Matt Cutillo, ‘21, said that he was “very lucky” to be an editor under Morano’s tenure. “He was constantly involved in The Outlook’s weekly publications, providing us insight and direction for each and every story we brought to him. Yet, he wasn’t afraid to let go of the steering wheel, allowing the writers and editors to soak in his lessons and put forward his advice by our own devices. Outlook members always felt comforted as a whole by the fact we had a seasoned journalist above us. We knew that with his direction, there existed a clear and obtainable path towards working in a professional journalism capacity after graduation.”

Melissa Badamo, a creative writing graduate student, is currently a Graduate Assistant at The Outlook and was Editor-in-Chief under Morano from 2020 to 2021 during his last year as faculty advisor. She described always knowing that the newspaper was in good hands with his help providing feedback on articles, troubleshooting ethical issues, and standing up for The Outlook whenever necessary.

“Morano taught me everything I know about journalism, and his treasured advice still follows me today as I graduate and pursue a career in journalism. Prof. Morano is such a gem to this department, and his valuable, endless knowledge of the field has forever shaped many students, both past and present. Monmouth is lucky to have a professor like John Morano,” said Badamo.

“Professor Morano is not only one of the best professors I have met at Monmouth, but also a great person overall. He is so kind and caring toward his students, and he is passionate about his work and wants to see people succeed,” added John Papagni, a junior communication student.

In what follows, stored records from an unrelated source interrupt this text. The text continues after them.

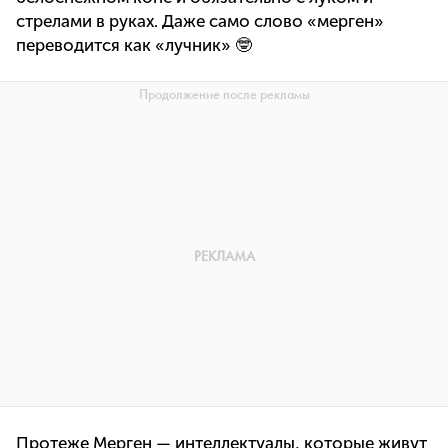
стрелами в руках. Даже само слово «мерген»
переводится как «лучник» 🤓
Протеже Мерген — интеллектуалы, которые живут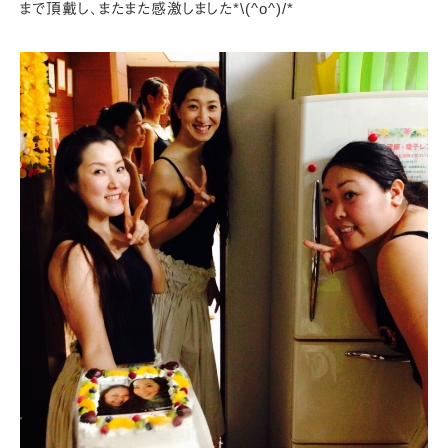
まで頂戴し、
またまた感激しました*\(^o^)/*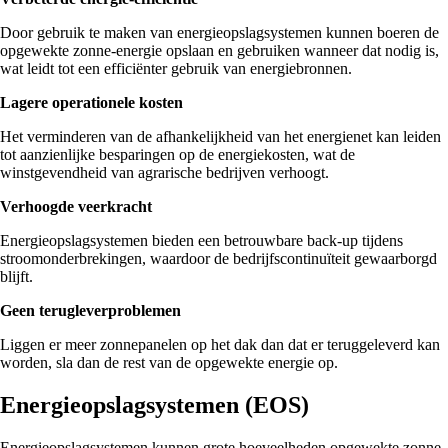
Door gebruik te maken van energieopslagsystemen kunnen boeren de
opgewekte zonne-energie opslaan en gebruiken wanneer dat nodig is,
wat leidt tot een efficiënter gebruik van energiebronnen.
Lagere operationele kosten
Het verminderen van de afhankelijkheid van het energienet kan leiden
tot aanzienlijke besparingen op de energiekosten, wat de
winstgevendheid van agrarische bedrijven verhoogt.
Verhoogde veerkracht
Energieopslagsystemen bieden een betrouwbare back-up tijdens
stroomonderbrekingen, waardoor de bedrijfscontinuïteit gewaarborgd
blijft.
Geen terugleverproblemen
Liggen er meer zonnepanelen op het dak dan dat er teruggeleverd kan
worden, sla dan de rest van de opgewekte energie op.
Energieopslagsystemen (EOS)
Energieopslagsystemen kunnen grote hoeveelheden opgewekte zonne-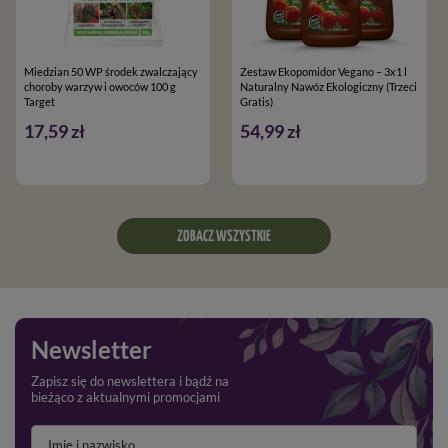
Miedzian 50 WP środek zwalczający
Zestaw Ekopomidor Vegano – 3x1 l
choroby warzyw i owoców 100 g
Naturalny Nawóz Ekologiczny (Trzeci
Target
Gratis)
17,59 zł
54,99 zł
ZOBACZ WSZYSTKIE
Newsletter
Zapisz się do newslettera i bądź na
bieżąco z aktualnymi promocjami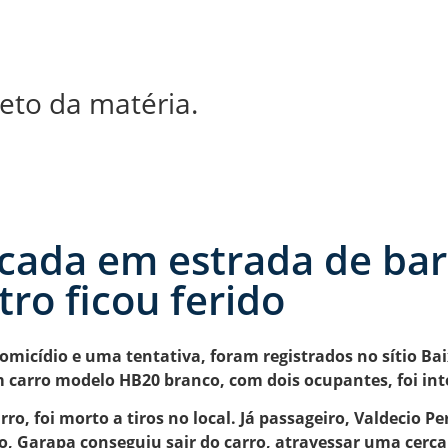
eto da matéria.
da em estrada de barr
ro ficou ferido
homicídio e uma tentativa, foram registrados no sítio Ba
carro modelo HB20 branco, com dois ocupantes, foi inte
rro, foi morto a tiros no local. Já passageiro, Valdecio 
, Garapa conseguiu sair do carro, atravessar uma cerca 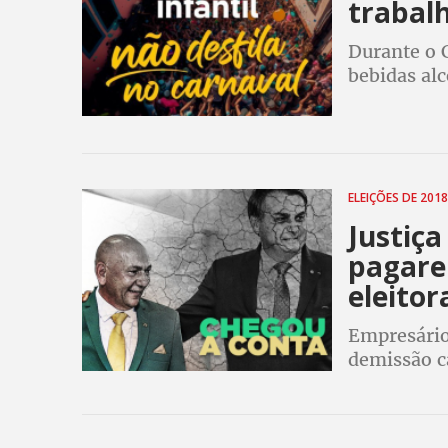
trabalh
Durante o 
bebidas alc
catação de 
piores form
ELEIÇÕES DE 201
Justiça
pagare
eleitor
Empresário
demissão c
de 2018 con
eleitorais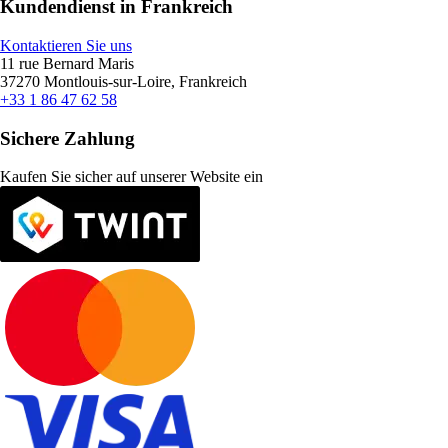
Kundendienst in Frankreich
Kontaktieren Sie uns
11 rue Bernard Maris
37270 Montlouis-sur-Loire, Frankreich
+33 1 86 47 62 58
Sichere Zahlung
Kaufen Sie sicher auf unserer Website ein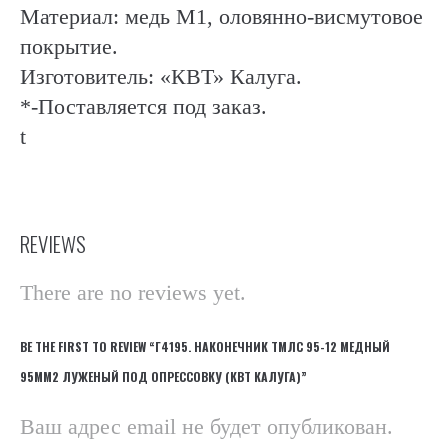
Материал: медь М1, оловянно-висмутовое
покрытие.
Изготовитель: «КВТ» Калуга.
*-Поставляется под заказ.
t
REVIEWS
There are no reviews yet.
BE THE FIRST TO REVIEW “Г4195. НАКОНЕЧНИК ТМЛС 95-12 МЕДНЫЙ
95ММ2 ЛУЖЕНЫЙ ПОД ОПРЕССОВКУ (КВТ КАЛУГА)”
Ваш адрес email не будет опубликован.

Morano described winning the award as a statement from FAMCO, elaborating “I think what they’re saying is that it’s vital to have a space where students, faculty, staff, anyone can ask questions to the decision makers, whoever they might be, and ask what some might consider to be uncomfortable questions in an effort for the University to be fully informed and understand the ramifications of what’s being done. You have to have that space and that voice. At this University, it’s The Outlook and always has been.”